Thinking Out Loud
Substack still seems perfectly comfortable making money off Nazis. People still seem perfectly comfortable making excuses for Nazis. Platformer has left Substack, and yet nothing seems to (or potentially will) happen. I’d love it if y’all could join me over on Patreon, but I know that might not be a guarantee. I’d love to be able to be able to take an appropriately ethical stance here — see: Neil Young and Joni Mitchell leaving Spotify in protest over Joe Rogan — but I’m neither Neil nor Joni, and it’s not like their leaving Spotify has impacted Spotify’s bottom line at all.

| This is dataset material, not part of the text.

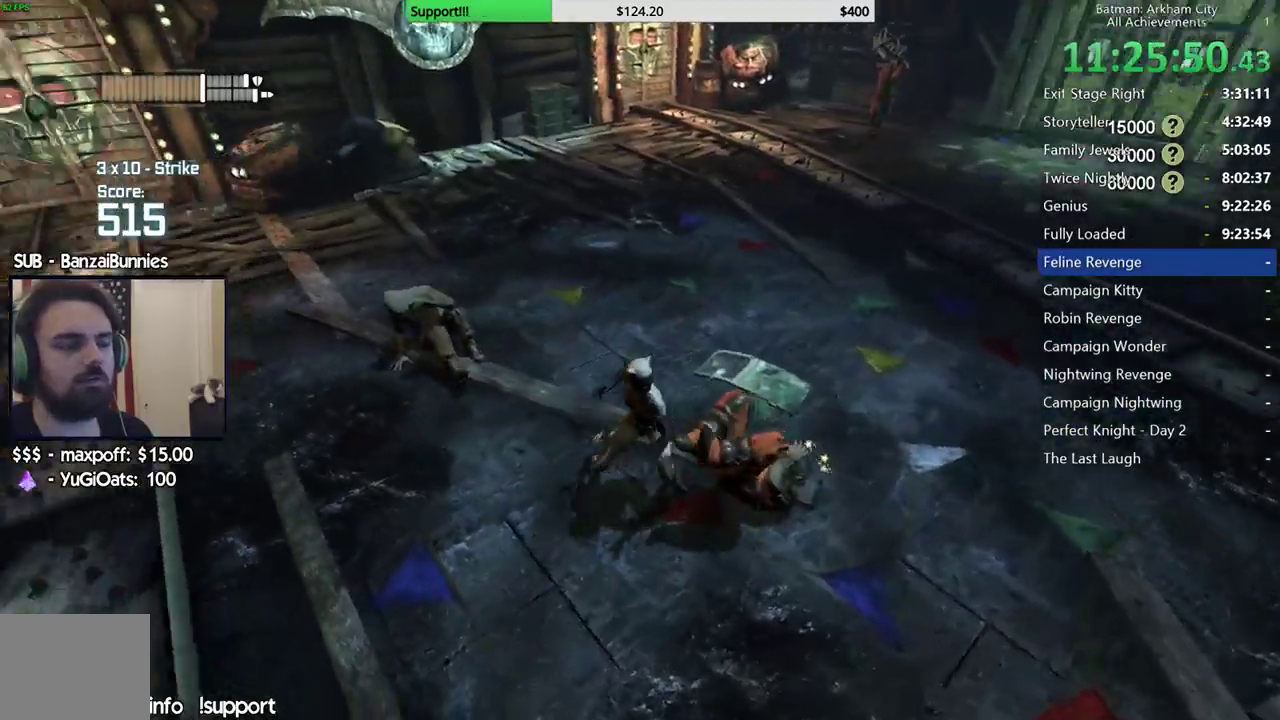
{"buttons": ["X"], "left_stick": "up", "right_stick": "center", "events": [[183, "right_stick", "center"], [233, "X", "down"], [367, "X", "up"], [467, "X", "down"]]}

I also seem to be always thinking through what it means to engage in an online narrative space (or any sort of expected narrative space) at all, as the way we do currently engage with narrative often does seem to be an updated version of this —
"The noise of the game shows' shrieks and laughter injects the home with the needed adrenaline for getting up in the morning and doing the heavy chores," she explains, while the "heartbreak, confusion, restrained passion, and romance of families in the soaps provides the anesthesia to fill out the hollows of long afternoons when children are napping and there is ironing or nothing at all to be done." Throughout the day, commercial breaks provide predictable opportunities to turn on the vacuum, take out the trash, move the laundry between machines, and so on. The particular function of serialization in afternoon soap operas is an important aspect of Lopate's study of housework. In contrast to the morning game shows, but also to evening serials, which "speeded up to collapse the dull moments of everyday life," soap opera time "expanded . . . everyday life, which often induces boredom and restlessness when taken in its own time, becomes filled with poignancy when the moment can be languished upon." In so many ways, it would seem, this programming provided a form of compensation for work otherwise unwaged or low-waged, work that often is not described as work, but called other things instead: responsibility, care, or love.

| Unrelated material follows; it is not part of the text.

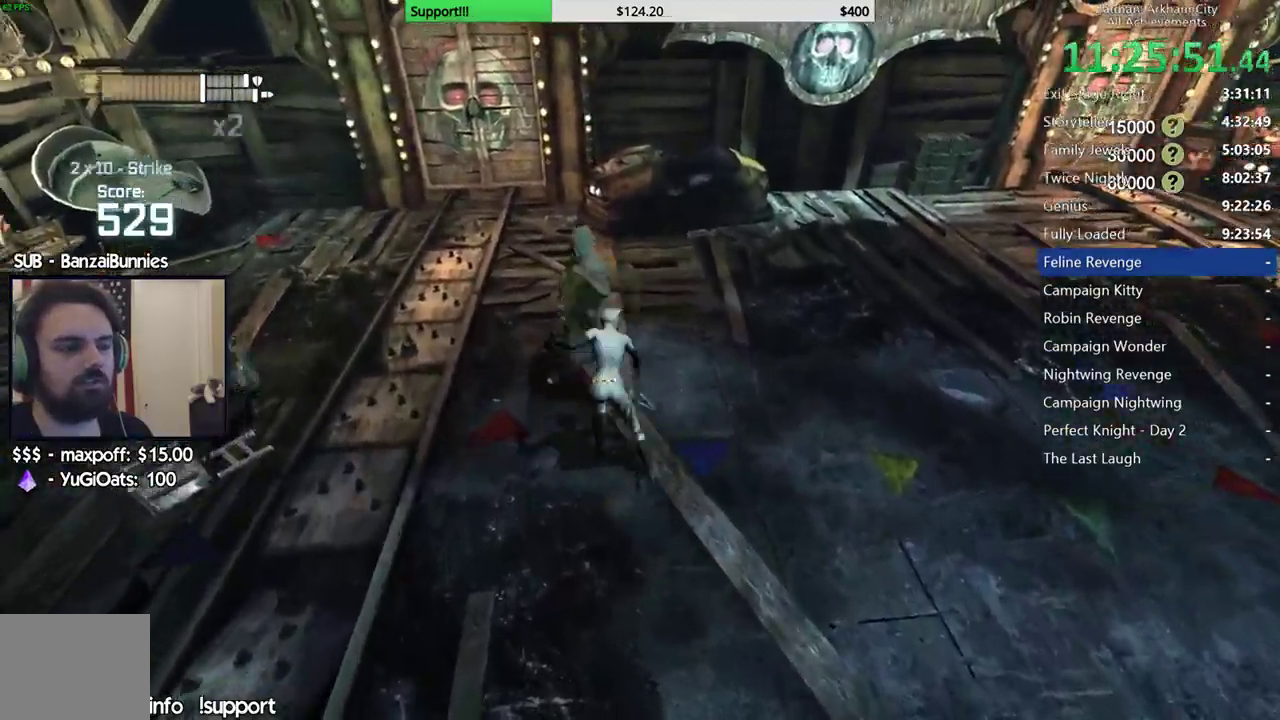
{"buttons": [], "left_stick": "center", "right_stick": "left", "events": [[67, "X", "up"], [133, "X", "down"], [250, "X", "up"], [383, "left_stick", "center"], [433, "right_stick", "left"]]}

And if I go into a narrative space knowing that the person on the other end will be distracted in a certain, uniquely ‘modern’ way, then how does that impact me? Yes, it would be fine — perhaps even normal — if I found one, catchy thing for this newsletter to do and simply stuck with it. I could even try and find a writerly way of adopting the TikTok/Twitter cliche of, “Stop scrolling! This is important!” (Though how is that any different from the television cliche of ‘Don’t touch that dial?’)
Point being: nazis bad. Private club on Patreon = … good? Contemporary narrative structures are what they are, but — as a kind of rallying cry, as a sign of hope amongst all this, as Greta Gerwig once said in an interview with The Off Camera Show — “Story structure is our birthright.”